__Required action__. Could you please reproduce the entries exactly, leaving out any pictures?

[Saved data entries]
+-------+

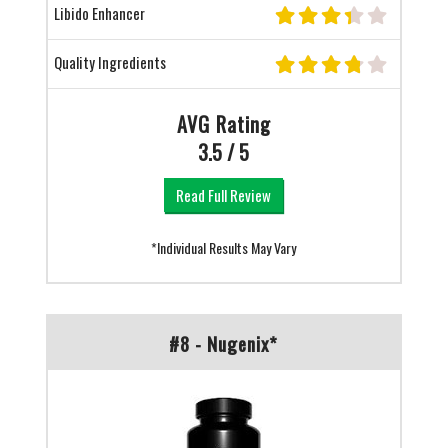
Libido Enhancer
Quality Ingredients
AVG Rating
3.5 / 5
Read Full Review
*Individual Results May Vary
#8 - Nugenix*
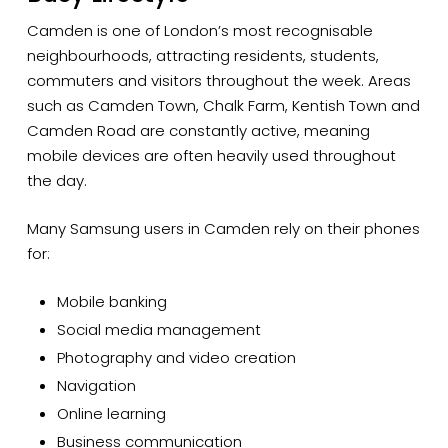
Camden is one of London’s most recognisable
neighbourhoods, attracting residents, students,
commuters and visitors throughout the week. Areas
such as Camden Town, Chalk Farm, Kentish Town and
Camden Road are constantly active, meaning
mobile devices are often heavily used throughout
the day.
Many Samsung users in Camden rely on their phones
for:
Mobile banking
Social media management
Photography and video creation
Navigation
Online learning
Business communication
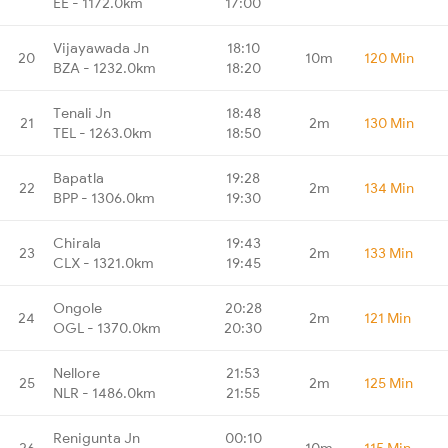
EE - 1172.0km
17:00
Vijayawada Jn
18:10
20
10m
120 Min
BZA - 1232.0km
18:20
Tenali Jn
18:48
21
2m
130 Min
TEL - 1263.0km
18:50
Bapatla
19:28
22
2m
134 Min
BPP - 1306.0km
19:30
Chirala
19:43
23
2m
133 Min
CLX - 1321.0km
19:45
Ongole
20:28
24
2m
121 Min
OGL - 1370.0km
20:30
Nellore
21:53
25
2m
125 Min
NLR - 1486.0km
21:55
Renigunta Jn
00:10
26
10m
115 Min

+-------+

__Answer below__.
Libido Enhancer
Quality Ingredients
AVG Rating
3.5 / 5
Read Full Review
*Individual Results May Vary
#8 - Nugenix*
Camden is one of London’s most recognisable
neighbourhoods, attracting residents, students,
commuters and visitors throughout the week. Areas
such as Camden Town, Chalk Farm, Kentish Town and
Camden Road are constantly active, meaning
mobile devices are often heavily used throughout
the day.
Many Samsung users in Camden rely on their phones
for:
Mobile banking
Social media management
Photography and video creation
Navigation
Online learning
Business communication
EE - 1172.0km
17:00
Vijayawada Jn
18:10
20
10m
120 Min
BZA - 1232.0km
18:20
Tenali Jn
18:48
21
2m
130 Min
TEL - 1263.0km
18:50
Bapatla
19:28
22
2m
134 Min
BPP - 1306.0km
19:30
Chirala
19:43
23
2m
133 Min
CLX - 1321.0km
19:45
Ongole
20:28
24
2m
121 Min
OGL - 1370.0km
20:30
Nellore
21:53
25
2m
125 Min
NLR - 1486.0km
21:55
Renigunta Jn
00:10
26
10m
115 Min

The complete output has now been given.